PROMPT 1: Set down the part of the ethnography passage that runs from "Figure 3. Being" to "interlocutors (Figure 5).", word for word.
PROMPT 2: In the ethnography passage, what semiotic code was used for the ‘Private space’?

PASSAGE GIVEN:
Figure 2. Collage of the ethnographers’ portraits (comic sketch by Frida K.)

We soon realized that both the collaborative component, as well as the highlighting of the sensory and the affective, were in accordance with our subject of study: i.e., the somewhat paradox and asymmetrical collaboration between two women in order for a child to be born. From the wide variety of digital methods for collecting data currently available in digital humanities, ranging from big data analysis to tweets and online archival work to mixing methods (Snee et al, 2016) we have chosen to seek those that allow for problematizing concepts of the sensory and the affective experience of ethnographer and her subjects in relation to new media embodied materialities; there is also a growing body of ethnographic studies that have attended to embodied and sensory experience of new devices, media and content (Pink et al, 2015). To that end, we leaned more on the side of visual duoethnography (Shields and Hamrock, 2017) in order to avoid the predominance of the written text and to accumulate material for the development of the digital ethnographic artefact. For example, we took pictures of ourselves, snapshots of our interviews, produced sketches of the positional relations of field interlocutors (i.e. intended father and surrogate or doctor and surrogates, fertility agency representative and prospective parents) and our own placement in these relational dynamics (Figure 3) and then we decided on a semiotic code for each significant theme we wanted to illuminate in our ethnography and systematically produced a multimodal representation of, and commentary about. 

Figure 3. Being and not being pregnant: Remixing field material and personal photos

An indicative example comes from our analysis of the material living conditions that differentiated the various persons in the field and how this affected their choices, wishes and testimony about surrogate experiences as they were filtered through our own sociocultural positioning and counterpart experience.  To that end we created the ‘Private space’ in the artefact, where we employed the semiotic code of architecture (Figure 4) in order to provide a sense of the material conditions of our interlocutors (Figure 5). 

Figure 4. Entrance of ‘Private space’ / Semiotic code of architecture

This space was then enriched with audio material and some textual material (from reconstructed interview excerpts or other data gathered through online and physical fieldwork) and was arranged by us in a navigation that would coincide with an argument (if written in a textual academic form). In this case, the ‘reader’ is not forced to follow its linear deployment (i.e. they could click anywhere in the digital space and come back to this space, having gained context and another aspect of the same phenomenon – or not). In many instances, we also used – or produced with online tools – snippets of songs or short videos that we felt were relevant or had been indicated by field interlocutors as such.

PROVIDED DATA:
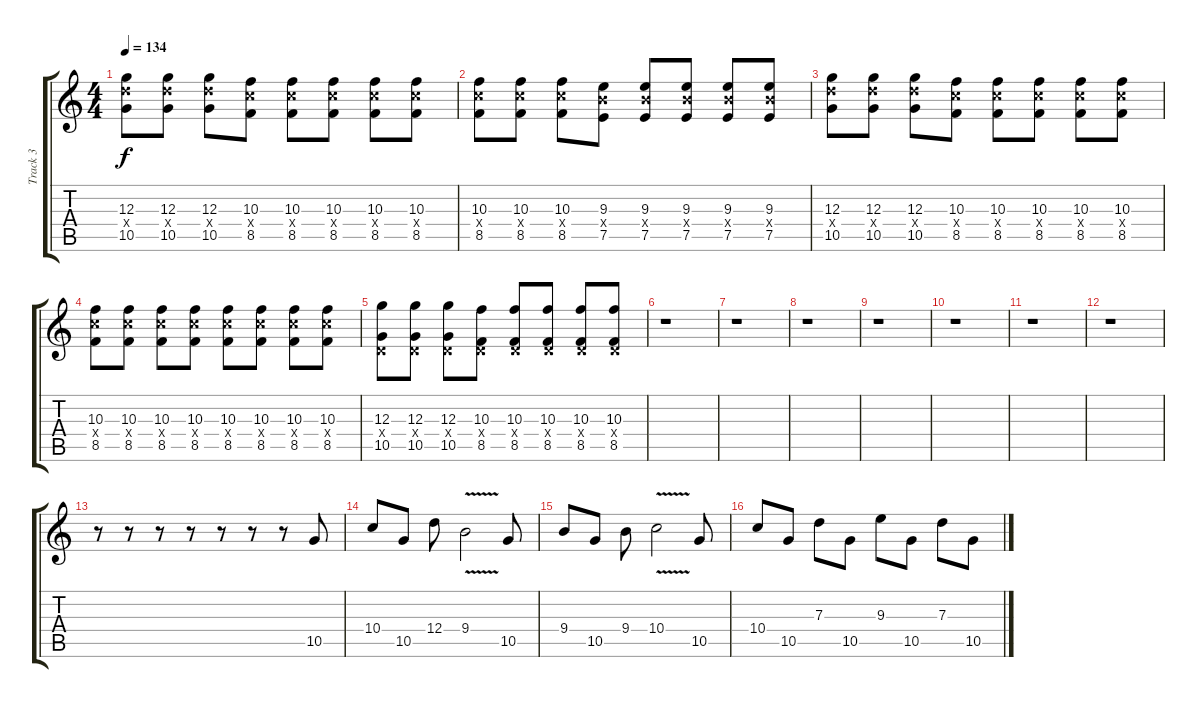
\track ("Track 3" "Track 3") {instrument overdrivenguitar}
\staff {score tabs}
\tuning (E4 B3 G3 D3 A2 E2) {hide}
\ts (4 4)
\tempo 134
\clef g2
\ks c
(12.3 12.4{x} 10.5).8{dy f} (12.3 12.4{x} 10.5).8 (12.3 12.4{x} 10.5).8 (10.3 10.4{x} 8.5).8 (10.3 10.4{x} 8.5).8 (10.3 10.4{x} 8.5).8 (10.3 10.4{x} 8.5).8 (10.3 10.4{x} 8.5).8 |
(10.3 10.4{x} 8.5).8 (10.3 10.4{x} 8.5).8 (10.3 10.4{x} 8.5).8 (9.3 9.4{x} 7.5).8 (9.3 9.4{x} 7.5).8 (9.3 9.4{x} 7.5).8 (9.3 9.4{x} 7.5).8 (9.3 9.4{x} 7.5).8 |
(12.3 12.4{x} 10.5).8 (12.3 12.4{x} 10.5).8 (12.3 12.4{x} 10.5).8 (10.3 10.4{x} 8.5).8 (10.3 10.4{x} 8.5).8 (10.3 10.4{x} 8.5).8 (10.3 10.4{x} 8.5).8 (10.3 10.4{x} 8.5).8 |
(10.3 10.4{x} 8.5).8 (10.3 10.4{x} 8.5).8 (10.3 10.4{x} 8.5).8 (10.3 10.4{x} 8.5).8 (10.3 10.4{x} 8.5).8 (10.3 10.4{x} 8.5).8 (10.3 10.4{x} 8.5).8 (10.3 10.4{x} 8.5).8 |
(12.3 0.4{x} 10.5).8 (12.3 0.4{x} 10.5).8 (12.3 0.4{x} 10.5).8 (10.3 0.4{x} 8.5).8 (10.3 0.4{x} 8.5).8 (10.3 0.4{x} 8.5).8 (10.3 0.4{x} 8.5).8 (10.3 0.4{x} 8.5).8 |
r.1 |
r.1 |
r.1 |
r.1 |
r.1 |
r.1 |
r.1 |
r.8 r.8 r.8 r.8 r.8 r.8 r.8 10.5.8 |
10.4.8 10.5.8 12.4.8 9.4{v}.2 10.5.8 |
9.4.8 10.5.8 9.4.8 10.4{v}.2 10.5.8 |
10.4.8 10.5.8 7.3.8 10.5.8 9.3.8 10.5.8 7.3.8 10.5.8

COMPLETE ANSWER 1:
Figure 3. Being and not being pregnant: Remixing field material and personal photos

An indicative example comes from our analysis of the material living conditions that differentiated the various persons in the field and how this affected their choices, wishes and testimony about surrogate experiences as they were filtered through our own sociocultural positioning and counterpart experience.  To that end we created the ‘Private space’ in the artefact, where we employed the semiotic code of architecture (Figure 4) in order to provide a sense of the material conditions of our interlocutors (Figure 5).

COMPLETE ANSWER 2: The semiotic code of architecture.